■ **Instructions for the task**
Update all of the records below by replacing "Homepage" with "Website" and changing nothing else. Return the updated text without the pictures.

■ **Data**
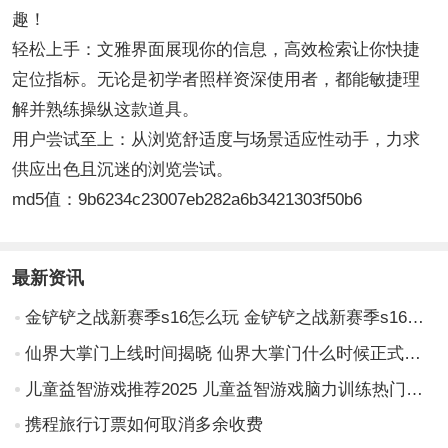
趣！
轻松上手：文雅界面展现你的信息，高效检索让你快捷
定位指标。无论是初学者照样资深使用者，都能敏捷理
解并熟练操纵这款道具。
用户尝试至上：从浏览舒适度与场景适应性动手，力求
供应出色且沉迷的浏览尝试。
md5值：9b6234c23007eb282a6b3421303f50b6
最新资讯
金铲铲之战新赛季s16怎么玩 金铲铲之战新赛季s16攻略
仙界大掌门上线时间揭晓 仙界大掌门什么时候正式开服
儿童益智游戏推荐2025 儿童益智游戏脑力训练热门精选
携程旅行订票如何取消多余收费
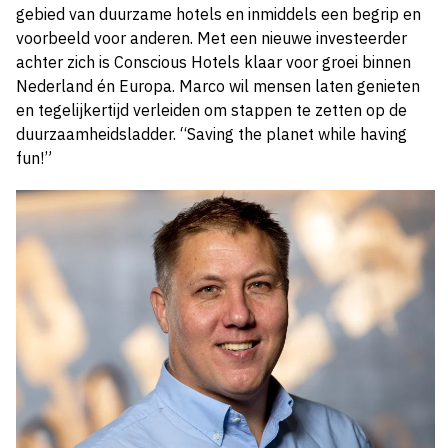
gebied van duurzame hotels en inmiddels een begrip en
voorbeeld voor anderen. Met een nieuwe investeerder
achter zich is Conscious Hotels klaar voor groei binnen
Nederland én Europa. Marco wil mensen laten genieten
en tegelijkertijd verleiden om stappen te zetten op de
duurzaamheidsladder. “Saving the planet while having
fun!”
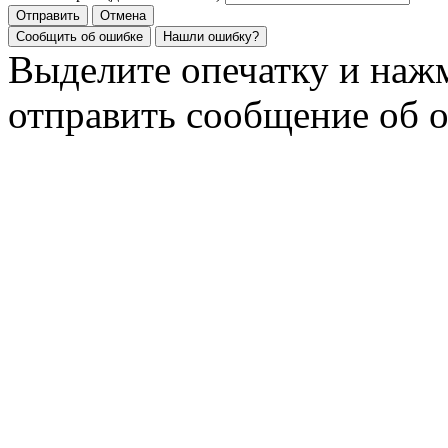
Отправить
Отмена
Сообщить об ошибке
Нашли ошибку?
Выделите опечатку и на
отправить сообщение об 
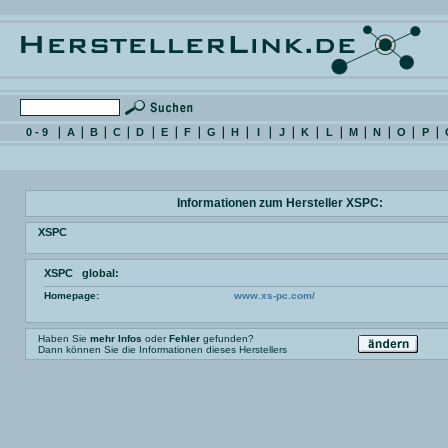
0 - 9
A
B
C
D
E
F
G
H
I
J
K
L
M
N
O
P
Informationen zum Hersteller XSPC:
XSPC
XSPC global:
Homepage:
www.xs-pc.com/
Haben Sie
mehr Infos
oder
Fehler
gefunden?
Dann können Sie die Informationen dieses Herstellers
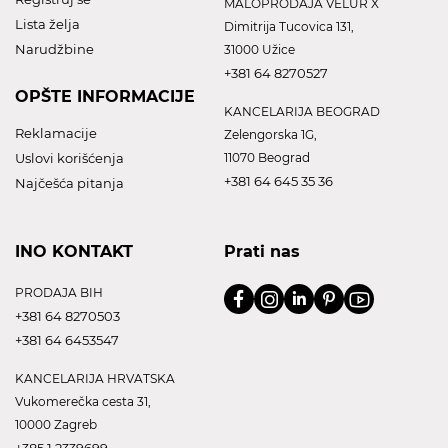
MALOPRODAJA VELUR X
Lista želja
Dimitrija Tucovica 131,
Narudžbine
31000 Užice
+381 64 8270527
OPŠTE INFORMACIJE
KANCELARIJA BEOGRAD
Reklamacije
Zelengorska 1G,
Uslovi korišćenja
11070 Beograd
+381 64 645 35 36
Najčešća pitanja
INO KONTAKT
Prati nas
PRODAJA BIH
+381 64 8270503
+381 64 6453547
KANCELARIJA HRVATSKA
Vukomerečka cesta 31,
10000 Zagreb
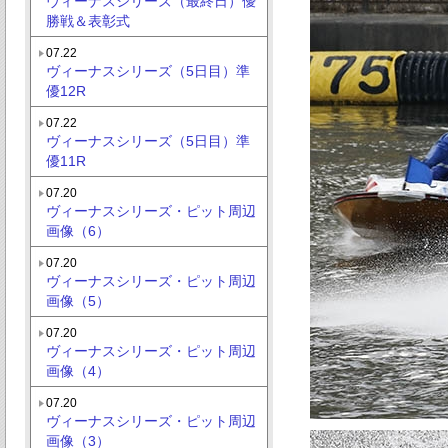
ヴィーナスシリーズ（最終日）優
勝戦＆表彰式
07.22
ヴィーナスシリーズ（5日目）準
優12R
07.22
ヴィーナスシリーズ（5日目）準
優11R
07.20
ヴィーナスシリーズ・ピット周辺
画像（6）
07.20
ヴィーナスシリーズ・ピット周辺
画像（5）
07.20
ヴィーナスシリーズ・ピット周辺
画像（4）
07.20
ヴィーナスシリーズ・ピット周辺
画像（3）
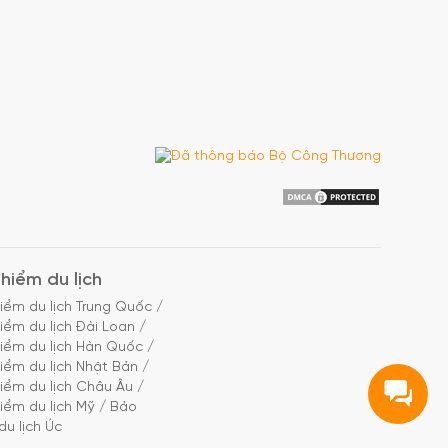
hiểm du lịch
iểm du lịch Trung Quốc
/
iểm du lịch Đài Loan
/
iểm du lịch Hàn Quốc
/
iểm du lịch Nhật Bản
/
iểm du lịch Châu Âu
/
iểm du lịch Mỹ
/
Bảo
du lịch Úc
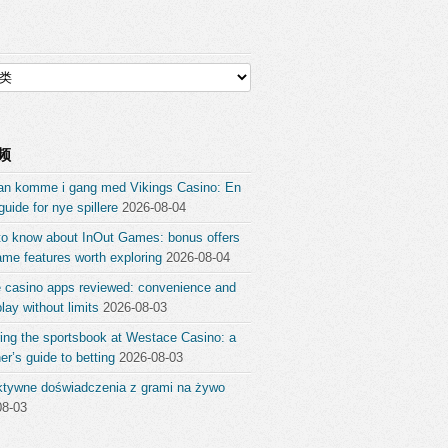
频
an komme i gang med Vikings Casino: En
guide for nye spillere
2026-08-04
to know about InOut Games: bonus offers
me features worth exploring
2026-08-04
e casino apps reviewed: convenience and
ay without limits
2026-08-03
ing the sportsbook at Westace Casino: a
er’s guide to betting
2026-08-03
aktywne doświadczenia z grami na żywo
08-03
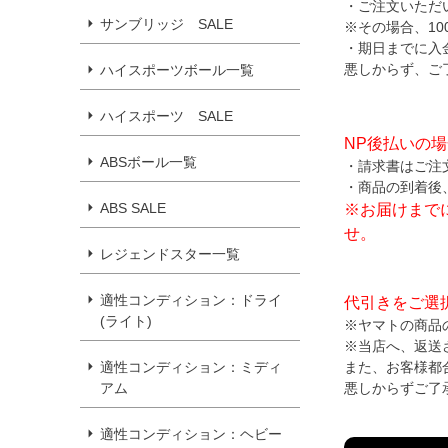
・ご注文いただ
サンブリッジ SALE
※その場合、1
・期日までに入
悪しからず、ご
ハイスポーツボール一覧
ハイスポーツ SALE
NP後払いの
ABSボール一覧
・請求書はご注
・商品の到着後
ABS SALE
※お届けまで
せ。
レジェンドスター一覧
適性コンディション：ドライ
代引きをご選
(ライト)
※ヤマトの商品
※当店へ、返送
また、お客様都
適性コンディション：ミディ
悪しからずご了
アム
適性コンディション：ヘビー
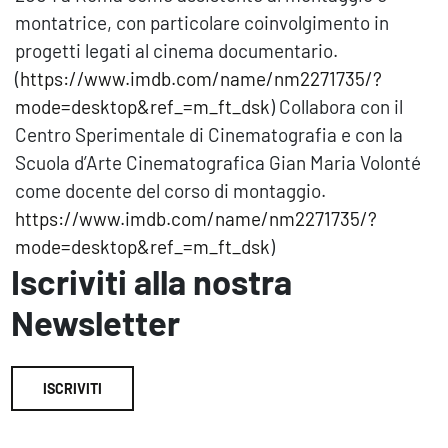
montatrice, con particolare coinvolgimento in
progetti legati al cinema documentario.
(
https://www.imdb.com/name/nm2271735/?
mode=desktop&ref_=m_ft_dsk
) Collabora con il
Centro Sperimentale di Cinematografia e con la
Scuola d’Arte Cinematografica Gian Maria Volonté
come docente del corso di montaggio.
https://www.imdb.com/name/nm2271735/?
mode=desktop&ref_=m_ft_dsk
)
Iscriviti alla nostra
Newsletter
ISCRIVITI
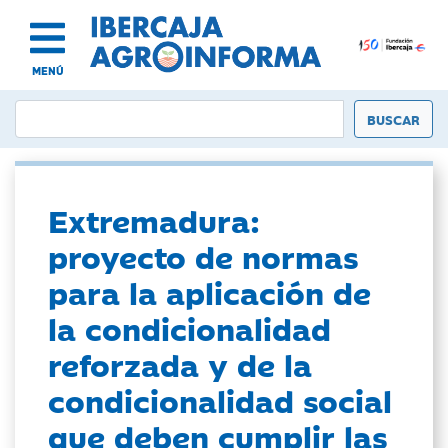
MENÚ
Extremadura:
proyecto de normas
para la aplicación de
la condicionalidad
reforzada y de la
condicionalidad social
que deben cumplir las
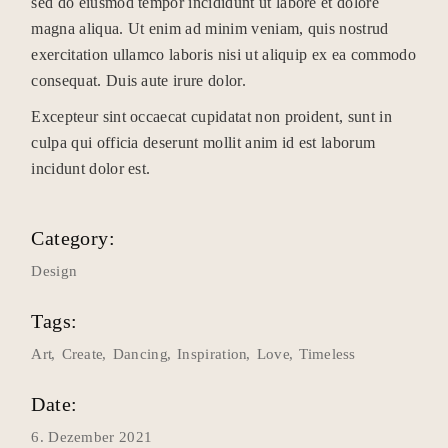
sed do eiusmod tempor incididunt ut labore et dolore
magna aliqua. Ut enim ad minim veniam, quis nostrud
exercitation ullamco laboris nisi ut aliquip ex ea commodo
consequat. Duis aute irure dolor.
Excepteur sint occaecat cupidatat non proident, sunt in
culpa qui officia deserunt mollit anim id est laborum
incidunt dolor est.
Category:
Design
Tags:
Art
Create
Dancing
Inspiration
Love
Timeless
Date:
6. Dezember 2021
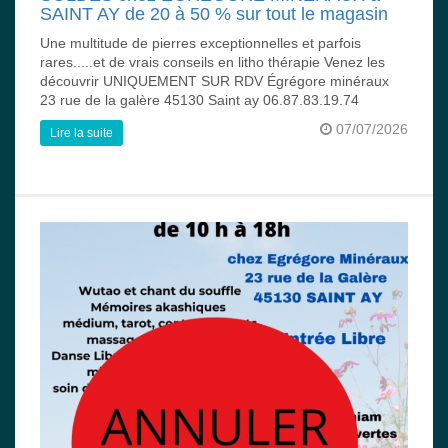
SAINT AY de 20 à 50 % sur tout le magasin
Une multitude de pierres exceptionnelles et parfois
rares.....et de vrais conseils en litho thérapie Venez les
découvrir UNIQUEMENT SUR RDV Égrégore minéraux
23 rue de la galère 45130 Saint ay 06.87.83.19.74
07/07/2026
Lire la suite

■ **Expected answer**
趣！
轻松上手：文雅界面展现你的信息，高效检索让你快捷
定位指标。无论是初学者照样资深使用者，都能敏捷理
解并熟练操纵这款道具。
用户尝试至上：从浏览舒适度与场景适应性动手，力求
供应出色且沉迷的浏览尝试。
md5值：9b6234c23007eb282a6b3421303f50b6
最新资讯
金铲铲之战新赛季s16怎么玩 金铲铲之战新赛季s16攻略
仙界大掌门上线时间揭晓 仙界大掌门什么时候正式开服
儿童益智游戏推荐2025 儿童益智游戏脑力训练热门精选
携程旅行订票如何取消多余收费
gebied van duurzame hotels en inmiddels een begrip en
voorbeeld voor anderen. Met een nieuwe investeerder
achter zich is Conscious Hotels klaar voor groei binnen
Nederland én Europa. Marco wil mensen laten genieten
en tegelijkertijd verleiden om stappen te zetten op de
duurzaamheidsladder. “Saving the planet while having
fun!”
Отправить
Отмена
Сообщить об ошибке
Нашли ошибку?
Выделите опечатку и на
отправить сообщение об 
0 - 9
A
B
C
D
E
F
G
H
I
J
K
L
M
N
O
P
Informationen zum Hersteller XSPC:
XSPC
XSPC global:
Website:
www.xs-pc.com/
Haben Sie
mehr Infos
oder
Fehler
gefunden?
Dann können Sie die Informationen dieses Herstellers
MALOPRODAJA VELUR X
Lista želja
Dimitrija Tucovica 131,
Narudžbine
31000 Užice
+381 64 8270527
OPŠTE INFORMACIJE
KANCELARIJA BEOGRAD
Reklamacije
Zelengorska 1G,
Uslovi korišćenja
11070 Beograd
+381 64 645 35 36
Najčešća pitanja
INO KONTAKT
Prati nas
PRODAJA BIH
+381 64 8270503
+381 64 6453547
KANCELARIJA HRVATSKA
Vukomerečka cesta 31,
10000 Zagreb
ヴィーナスシリーズ（最終日）優
勝戦＆表彰式
07.22
ヴィーナスシリーズ（5日目）準
優12R
07.22
ヴィーナスシリーズ（5日目）準
優11R
07.20
ヴィーナスシリーズ・ピット周辺
画像（6）
07.20
ヴィーナスシリーズ・ピット周辺
画像（5）
07.20
ヴィーナスシリーズ・ピット周辺
画像（4）
07.20
ヴィーナスシリーズ・ピット周辺
画像（3）
hiểm du lịch
iểm du lịch Trung Quốc
/
iểm du lịch Đài Loan
/
iểm du lịch Hàn Quốc
/
iểm du lịch Nhật Bản
/
iểm du lịch Châu Âu
/
iểm du lịch Mỹ
/
Bảo
du lịch Úc
频
an komme i gang med Vikings Casino: En
guide for nye spillere
2026-08-04
to know about InOut Games: bonus offers
me features worth exploring
2026-08-04
e casino apps reviewed: convenience and
ay without limits
2026-08-03
ing the sportsbook at Westace Casino: a
er’s guide to betting
2026-08-03
aktywne doświadczenia z grami na żywo
08-03
・ご注文いただ
サンブリッジ SALE
※その場合、1
・期日までに入
悪しからず、ご
ハイスポーツボール一覧
ハイスポーツ SALE
NP後払いの
ABSボール一覧
・請求書はご注
・商品の到着後
ABS SALE
※お届けまで
せ。
レジェンドスター一覧
適性コンディション：ドライ
代引きをご選
(ライト)
※ヤマトの商品
※当店へ、返送
また、お客様都
適性コンディション：ミディ
悪しからずご了
アム
適性コンディション：ヘビー
montatrice, con particolare coinvolgimento in
progetti legati al cinema documentario.
(
https://www.imdb.com/name/nm2271735/?
mode=desktop&ref_=m_ft_dsk
) Collabora con il
Centro Sperimentale di Cinematografia e con la
Scuola d’Arte Cinematografica Gian Maria Volonté
come docente del corso di montaggio.
https://www.imdb.com/name/nm2271735/?
mode=desktop&ref_=m_ft_dsk
)
Iscriviti alla nostra
Newsletter
ISCRIVITI
MENÚ
Extremadura:
proyecto de normas
para la aplicación de
la condicionalidad
reforzada y de la
condicionalidad social
que deben cumplir las
sed do eiusmod tempor incididunt ut labore et dolore
magna aliqua. Ut enim ad minim veniam, quis nostrud
exercitation ullamco laboris nisi ut aliquip ex ea commodo
consequat. Duis aute irure dolor.
Excepteur sint occaecat cupidatat non proident, sunt in
culpa qui officia deserunt mollit anim id est laborum
incidunt dolor est.
Category:
Design
Tags:
Art
Create
Dancing
Inspiration
Love
Timeless
Date:
6. Dezember 2021
SAINT AY de 20 à 50 % sur tout le magasin
Une multitude de pierres exceptionnelles et parfois
rares.....et de vrais conseils en litho thérapie Venez les
découvrir UNIQUEMENT SUR RDV Égrégore minéraux
23 rue de la galère 45130 Saint ay 06.87.83.19.74
07/07/2026
Lire la suite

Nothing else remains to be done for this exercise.